>> BEGIN
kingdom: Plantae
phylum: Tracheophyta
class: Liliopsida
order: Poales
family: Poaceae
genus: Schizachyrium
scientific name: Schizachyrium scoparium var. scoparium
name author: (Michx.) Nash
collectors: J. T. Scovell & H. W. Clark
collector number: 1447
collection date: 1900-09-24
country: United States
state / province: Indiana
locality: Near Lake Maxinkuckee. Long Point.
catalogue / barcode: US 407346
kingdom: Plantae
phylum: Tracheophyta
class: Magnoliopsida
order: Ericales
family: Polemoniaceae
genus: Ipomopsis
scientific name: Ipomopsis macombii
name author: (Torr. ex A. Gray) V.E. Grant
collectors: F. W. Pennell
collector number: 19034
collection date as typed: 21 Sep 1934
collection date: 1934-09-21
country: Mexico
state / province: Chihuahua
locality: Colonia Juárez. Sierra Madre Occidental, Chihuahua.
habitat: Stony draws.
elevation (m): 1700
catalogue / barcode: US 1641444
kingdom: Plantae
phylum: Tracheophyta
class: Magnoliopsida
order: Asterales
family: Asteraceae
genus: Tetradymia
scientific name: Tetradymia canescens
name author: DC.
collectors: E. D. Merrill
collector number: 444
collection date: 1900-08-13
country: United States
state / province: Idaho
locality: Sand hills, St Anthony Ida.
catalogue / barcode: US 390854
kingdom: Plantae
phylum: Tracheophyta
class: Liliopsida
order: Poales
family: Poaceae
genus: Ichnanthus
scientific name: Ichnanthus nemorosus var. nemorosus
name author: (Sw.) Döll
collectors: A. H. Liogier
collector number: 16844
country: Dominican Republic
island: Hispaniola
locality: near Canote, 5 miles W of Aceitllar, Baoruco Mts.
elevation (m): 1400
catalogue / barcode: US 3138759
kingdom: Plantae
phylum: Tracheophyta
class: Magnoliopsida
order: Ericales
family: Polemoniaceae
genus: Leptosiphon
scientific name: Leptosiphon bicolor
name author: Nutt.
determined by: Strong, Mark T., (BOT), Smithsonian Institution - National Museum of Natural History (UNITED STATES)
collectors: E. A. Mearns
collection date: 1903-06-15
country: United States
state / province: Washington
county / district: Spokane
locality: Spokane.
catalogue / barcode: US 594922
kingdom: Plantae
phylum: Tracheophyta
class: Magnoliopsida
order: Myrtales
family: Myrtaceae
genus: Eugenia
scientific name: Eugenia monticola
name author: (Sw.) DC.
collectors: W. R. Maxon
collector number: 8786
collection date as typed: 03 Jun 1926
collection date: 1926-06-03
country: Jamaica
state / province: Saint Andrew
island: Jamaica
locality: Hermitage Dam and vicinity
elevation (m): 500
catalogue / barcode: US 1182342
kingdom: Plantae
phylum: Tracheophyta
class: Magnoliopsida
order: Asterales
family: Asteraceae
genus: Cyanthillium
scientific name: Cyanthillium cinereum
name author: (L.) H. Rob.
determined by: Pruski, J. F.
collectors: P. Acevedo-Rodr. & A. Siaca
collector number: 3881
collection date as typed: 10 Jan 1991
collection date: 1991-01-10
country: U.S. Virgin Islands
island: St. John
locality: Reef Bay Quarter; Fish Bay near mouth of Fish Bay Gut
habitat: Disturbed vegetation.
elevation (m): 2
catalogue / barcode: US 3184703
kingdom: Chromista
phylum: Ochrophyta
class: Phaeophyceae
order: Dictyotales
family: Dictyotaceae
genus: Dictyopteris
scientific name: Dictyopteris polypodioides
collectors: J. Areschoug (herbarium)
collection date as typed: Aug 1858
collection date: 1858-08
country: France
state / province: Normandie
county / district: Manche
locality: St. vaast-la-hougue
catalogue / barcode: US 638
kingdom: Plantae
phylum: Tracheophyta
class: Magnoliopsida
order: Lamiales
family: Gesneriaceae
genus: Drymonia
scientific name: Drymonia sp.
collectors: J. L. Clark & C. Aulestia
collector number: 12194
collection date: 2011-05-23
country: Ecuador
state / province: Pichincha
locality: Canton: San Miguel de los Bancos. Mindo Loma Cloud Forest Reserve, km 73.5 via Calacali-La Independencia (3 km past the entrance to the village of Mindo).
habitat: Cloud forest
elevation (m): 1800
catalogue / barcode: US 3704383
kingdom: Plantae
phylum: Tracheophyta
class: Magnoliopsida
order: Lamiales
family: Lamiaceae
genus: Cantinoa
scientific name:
>> END
To do: Copy out every one of the items above word for word, leaving nothing out.

Written answer:
kingdom: Plantae
phylum: Tracheophyta
class: Liliopsida
order: Poales
family: Poaceae
genus: Schizachyrium
scientific name: Schizachyrium scoparium var. scoparium
name author: (Michx.) Nash
collectors: J. T. Scovell & H. W. Clark
collector number: 1447
collection date: 1900-09-24
country: United States
state / province: Indiana
locality: Near Lake Maxinkuckee. Long Point.
catalogue / barcode: US 407346
kingdom: Plantae
phylum: Tracheophyta
class: Magnoliopsida
order: Ericales
family: Polemoniaceae
genus: Ipomopsis
scientific name: Ipomopsis macombii
name author: (Torr. ex A. Gray) V.E. Grant
collectors: F. W. Pennell
collector number: 19034
collection date as typed: 21 Sep 1934
collection date: 1934-09-21
country: Mexico
state / province: Chihuahua
locality: Colonia Juárez. Sierra Madre Occidental, Chihuahua.
habitat: Stony draws.
elevation (m): 1700
catalogue / barcode: US 1641444
kingdom: Plantae
phylum: Tracheophyta
class: Magnoliopsida
order: Asterales
family: Asteraceae
genus: Tetradymia
scientific name: Tetradymia canescens
name author: DC.
collectors: E. D. Merrill
collector number: 444
collection date: 1900-08-13
country: United States
state / province: Idaho
locality: Sand hills, St Anthony Ida.
catalogue / barcode: US 390854
kingdom: Plantae
phylum: Tracheophyta
class: Liliopsida
order: Poales
family: Poaceae
genus: Ichnanthus
scientific name: Ichnanthus nemorosus var. nemorosus
name author: (Sw.) Döll
collectors: A. H. Liogier
collector number: 16844
country: Dominican Republic
island: Hispaniola
locality: near Canote, 5 miles W of Aceitllar, Baoruco Mts.
elevation (m): 1400
catalogue / barcode: US 3138759
kingdom: Plantae
phylum: Tracheophyta
class: Magnoliopsida
order: Ericales
family: Polemoniaceae
genus: Leptosiphon
scientific name: Leptosiphon bicolor
name author: Nutt.
determined by: Strong, Mark T., (BOT), Smithsonian Institution - National Museum of Natural History (UNITED STATES)
collectors: E. A. Mearns
collection date: 1903-06-15
country: United States
state / province: Washington
county / district: Spokane
locality: Spokane.
catalogue / barcode: US 594922
kingdom: Plantae
phylum: Tracheophyta
class: Magnoliopsida
order: Myrtales
family: Myrtaceae
genus: Eugenia
scientific name: Eugenia monticola
name author: (Sw.) DC.
collectors: W. R. Maxon
collector number: 8786
collection date as typed: 03 Jun 1926
collection date: 1926-06-03
country: Jamaica
state / province: Saint Andrew
island: Jamaica
locality: Hermitage Dam and vicinity
elevation (m): 500
catalogue / barcode: US 1182342
kingdom: Plantae
phylum: Tracheophyta
class: Magnoliopsida
order: Asterales
family: Asteraceae
genus: Cyanthillium
scientific name: Cyanthillium cinereum
name author: (L.) H. Rob.
determined by: Pruski, J. F.
collectors: P. Acevedo-Rodr. & A. Siaca
collector number: 3881
collection date as typed: 10 Jan 1991
collection date: 1991-01-10
country: U.S. Virgin Islands
island: St. John
locality: Reef Bay Quarter; Fish Bay near mouth of Fish Bay Gut
habitat: Disturbed vegetation.
elevation (m): 2
catalogue / barcode: US 3184703
kingdom: Chromista
phylum: Ochrophyta
class: Phaeophyceae
order: Dictyotales
family: Dictyotaceae
genus: Dictyopteris
scientific name: Dictyopteris polypodioides
collectors: J. Areschoug (herbarium)
collection date as typed: Aug 1858
collection date: 1858-08
country: France
state / province: Normandie
county / district: Manche
locality: St. vaast-la-hougue
catalogue / barcode: US 638
kingdom: Plantae
phylum: Tracheophyta
class: Magnoliopsida
order: Lamiales
family: Gesneriaceae
genus: Drymonia
scientific name: Drymonia sp.
collectors: J. L. Clark & C. Aulestia
collector number: 12194
collection date: 2011-05-23
country: Ecuador
state / province: Pichincha
locality: Canton: San Miguel de los Bancos. Mindo Loma Cloud Forest Reserve, km 73.5 via Calacali-La Independencia (3 km past the entrance to the village of Mindo).
habitat: Cloud forest
elevation (m): 1800
catalogue / barcode: US 3704383
kingdom: Plantae
phylum: Tracheophyta
class: Magnoliopsida
order: Lamiales
family: Lamiaceae
genus: Cantinoa
scientific name:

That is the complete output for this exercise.